INSTRUCTIONS FOR THE TASK:
Once you have read the records below, report how many lines contain the word "link", and give nothing besides that number.

MATERIAL TO PROCESS START

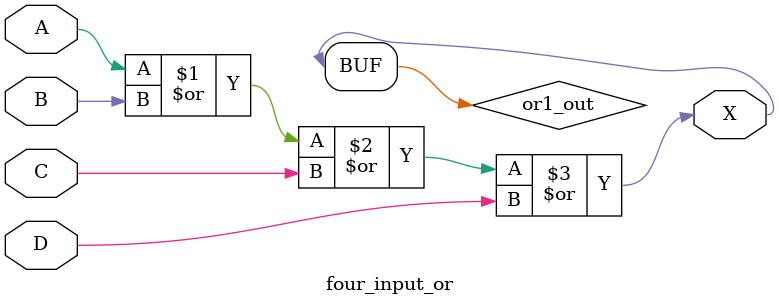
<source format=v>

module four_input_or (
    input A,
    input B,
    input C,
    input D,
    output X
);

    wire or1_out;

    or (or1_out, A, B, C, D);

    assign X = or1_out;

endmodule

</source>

MATERIAL TO PROCESS END
MATERIAL TO PROCESS START

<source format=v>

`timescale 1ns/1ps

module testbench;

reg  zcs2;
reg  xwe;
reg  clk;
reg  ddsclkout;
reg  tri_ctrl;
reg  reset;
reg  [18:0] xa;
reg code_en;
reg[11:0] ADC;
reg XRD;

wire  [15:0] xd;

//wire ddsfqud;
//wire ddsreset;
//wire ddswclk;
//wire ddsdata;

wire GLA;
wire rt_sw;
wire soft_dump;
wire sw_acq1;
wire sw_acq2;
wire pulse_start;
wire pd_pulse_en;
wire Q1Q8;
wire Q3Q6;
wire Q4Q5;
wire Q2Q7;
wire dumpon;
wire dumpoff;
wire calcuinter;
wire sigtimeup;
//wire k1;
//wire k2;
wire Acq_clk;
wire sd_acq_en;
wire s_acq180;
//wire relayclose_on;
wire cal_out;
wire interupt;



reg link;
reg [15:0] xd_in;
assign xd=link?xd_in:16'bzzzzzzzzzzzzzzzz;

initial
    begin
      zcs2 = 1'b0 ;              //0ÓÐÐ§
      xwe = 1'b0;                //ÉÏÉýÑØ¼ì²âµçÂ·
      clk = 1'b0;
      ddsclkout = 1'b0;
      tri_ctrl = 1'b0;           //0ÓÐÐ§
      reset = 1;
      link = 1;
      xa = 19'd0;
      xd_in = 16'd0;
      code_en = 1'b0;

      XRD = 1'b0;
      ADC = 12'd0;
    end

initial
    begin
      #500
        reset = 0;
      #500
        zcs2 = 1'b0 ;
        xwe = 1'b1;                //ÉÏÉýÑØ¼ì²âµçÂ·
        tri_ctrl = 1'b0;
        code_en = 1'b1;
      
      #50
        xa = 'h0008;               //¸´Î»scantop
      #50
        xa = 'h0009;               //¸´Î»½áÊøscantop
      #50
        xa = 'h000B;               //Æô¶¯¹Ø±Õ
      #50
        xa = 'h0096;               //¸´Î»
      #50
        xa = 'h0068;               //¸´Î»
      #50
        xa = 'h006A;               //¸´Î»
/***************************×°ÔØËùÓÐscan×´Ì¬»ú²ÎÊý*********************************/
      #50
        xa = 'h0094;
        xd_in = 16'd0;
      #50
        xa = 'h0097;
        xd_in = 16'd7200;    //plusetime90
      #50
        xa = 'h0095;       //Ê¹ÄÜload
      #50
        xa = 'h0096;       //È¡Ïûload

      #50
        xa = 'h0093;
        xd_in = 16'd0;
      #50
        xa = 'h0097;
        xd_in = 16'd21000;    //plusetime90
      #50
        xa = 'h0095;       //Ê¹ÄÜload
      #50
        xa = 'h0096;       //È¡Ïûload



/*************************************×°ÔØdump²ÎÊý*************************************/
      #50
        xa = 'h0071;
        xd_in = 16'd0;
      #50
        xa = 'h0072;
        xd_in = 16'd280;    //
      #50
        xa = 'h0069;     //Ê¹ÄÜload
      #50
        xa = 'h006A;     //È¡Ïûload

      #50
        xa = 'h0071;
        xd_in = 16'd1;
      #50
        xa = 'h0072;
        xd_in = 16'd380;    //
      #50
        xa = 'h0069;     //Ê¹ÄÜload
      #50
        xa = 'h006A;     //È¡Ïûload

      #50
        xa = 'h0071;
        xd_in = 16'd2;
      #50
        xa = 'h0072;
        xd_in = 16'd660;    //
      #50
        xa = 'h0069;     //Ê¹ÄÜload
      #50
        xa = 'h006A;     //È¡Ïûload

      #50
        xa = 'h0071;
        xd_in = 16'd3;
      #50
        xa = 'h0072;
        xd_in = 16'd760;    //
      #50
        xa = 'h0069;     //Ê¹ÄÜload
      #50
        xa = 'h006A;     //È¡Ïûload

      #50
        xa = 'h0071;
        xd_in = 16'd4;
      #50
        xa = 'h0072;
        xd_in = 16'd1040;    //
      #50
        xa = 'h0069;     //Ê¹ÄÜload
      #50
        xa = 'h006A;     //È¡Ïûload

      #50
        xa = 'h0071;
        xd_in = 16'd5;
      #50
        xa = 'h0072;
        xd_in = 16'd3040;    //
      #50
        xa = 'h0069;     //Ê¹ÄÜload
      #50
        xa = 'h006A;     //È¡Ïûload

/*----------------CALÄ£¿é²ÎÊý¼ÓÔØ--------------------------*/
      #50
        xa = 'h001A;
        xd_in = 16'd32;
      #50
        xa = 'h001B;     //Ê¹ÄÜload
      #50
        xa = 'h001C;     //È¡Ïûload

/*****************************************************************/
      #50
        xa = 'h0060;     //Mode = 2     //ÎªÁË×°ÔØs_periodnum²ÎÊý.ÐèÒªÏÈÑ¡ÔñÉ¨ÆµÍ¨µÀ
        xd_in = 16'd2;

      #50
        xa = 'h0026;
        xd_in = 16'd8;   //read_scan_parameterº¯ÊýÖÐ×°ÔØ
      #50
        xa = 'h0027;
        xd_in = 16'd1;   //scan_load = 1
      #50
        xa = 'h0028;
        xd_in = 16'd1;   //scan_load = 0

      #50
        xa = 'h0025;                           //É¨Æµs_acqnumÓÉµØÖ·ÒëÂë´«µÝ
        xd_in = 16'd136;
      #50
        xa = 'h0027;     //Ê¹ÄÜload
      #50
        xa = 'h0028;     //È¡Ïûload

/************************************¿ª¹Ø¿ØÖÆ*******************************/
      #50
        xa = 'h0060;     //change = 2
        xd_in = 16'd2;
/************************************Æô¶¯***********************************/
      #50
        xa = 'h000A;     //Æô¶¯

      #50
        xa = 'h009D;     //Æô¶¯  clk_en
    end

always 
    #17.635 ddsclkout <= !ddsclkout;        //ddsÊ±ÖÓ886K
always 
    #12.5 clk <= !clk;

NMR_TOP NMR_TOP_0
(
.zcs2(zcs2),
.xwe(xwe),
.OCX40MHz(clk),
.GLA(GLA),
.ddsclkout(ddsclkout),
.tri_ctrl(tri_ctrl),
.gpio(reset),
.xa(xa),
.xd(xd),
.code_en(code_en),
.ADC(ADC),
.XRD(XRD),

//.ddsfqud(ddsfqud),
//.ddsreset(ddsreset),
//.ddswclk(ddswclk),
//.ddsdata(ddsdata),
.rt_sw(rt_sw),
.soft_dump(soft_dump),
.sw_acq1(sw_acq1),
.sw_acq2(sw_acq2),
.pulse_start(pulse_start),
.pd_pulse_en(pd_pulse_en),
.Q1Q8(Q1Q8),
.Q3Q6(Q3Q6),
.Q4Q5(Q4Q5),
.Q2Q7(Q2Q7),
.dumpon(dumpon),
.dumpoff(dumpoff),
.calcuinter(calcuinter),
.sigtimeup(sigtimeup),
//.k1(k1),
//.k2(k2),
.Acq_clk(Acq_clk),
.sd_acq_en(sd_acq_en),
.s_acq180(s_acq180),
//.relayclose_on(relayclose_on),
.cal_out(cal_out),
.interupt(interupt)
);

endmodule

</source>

MATERIAL TO PROCESS END
MATERIAL TO PROCESS START

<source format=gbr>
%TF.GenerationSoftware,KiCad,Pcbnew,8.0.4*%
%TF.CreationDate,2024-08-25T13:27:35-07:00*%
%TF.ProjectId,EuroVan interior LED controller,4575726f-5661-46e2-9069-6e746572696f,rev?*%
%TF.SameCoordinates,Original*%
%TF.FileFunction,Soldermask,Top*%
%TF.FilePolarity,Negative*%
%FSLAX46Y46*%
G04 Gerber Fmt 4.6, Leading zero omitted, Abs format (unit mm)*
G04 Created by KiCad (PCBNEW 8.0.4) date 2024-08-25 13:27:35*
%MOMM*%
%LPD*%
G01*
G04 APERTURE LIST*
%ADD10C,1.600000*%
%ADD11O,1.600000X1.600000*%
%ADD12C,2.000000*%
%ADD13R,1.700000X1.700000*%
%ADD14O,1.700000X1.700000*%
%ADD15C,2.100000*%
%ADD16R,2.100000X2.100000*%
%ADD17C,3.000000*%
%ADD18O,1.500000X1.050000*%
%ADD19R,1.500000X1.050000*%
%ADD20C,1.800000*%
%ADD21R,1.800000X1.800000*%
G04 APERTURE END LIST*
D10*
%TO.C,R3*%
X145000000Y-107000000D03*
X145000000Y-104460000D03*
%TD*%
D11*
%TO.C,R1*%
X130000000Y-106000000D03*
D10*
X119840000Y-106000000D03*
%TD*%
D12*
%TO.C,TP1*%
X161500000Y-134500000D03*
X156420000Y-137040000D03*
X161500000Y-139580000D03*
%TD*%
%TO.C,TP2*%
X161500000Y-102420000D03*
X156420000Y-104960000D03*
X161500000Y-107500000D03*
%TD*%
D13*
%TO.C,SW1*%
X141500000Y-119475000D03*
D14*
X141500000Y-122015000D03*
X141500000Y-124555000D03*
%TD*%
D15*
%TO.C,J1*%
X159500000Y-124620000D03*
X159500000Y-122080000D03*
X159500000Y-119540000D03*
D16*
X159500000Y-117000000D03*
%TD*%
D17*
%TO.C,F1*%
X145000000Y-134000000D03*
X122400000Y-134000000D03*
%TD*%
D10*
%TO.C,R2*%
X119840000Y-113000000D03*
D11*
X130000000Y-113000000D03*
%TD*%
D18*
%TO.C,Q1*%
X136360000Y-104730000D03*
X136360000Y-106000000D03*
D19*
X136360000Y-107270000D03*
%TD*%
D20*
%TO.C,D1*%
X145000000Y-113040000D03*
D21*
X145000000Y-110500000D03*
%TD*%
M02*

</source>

MATERIAL TO PROCESS END

RESULT OF THE EXERCISE:
3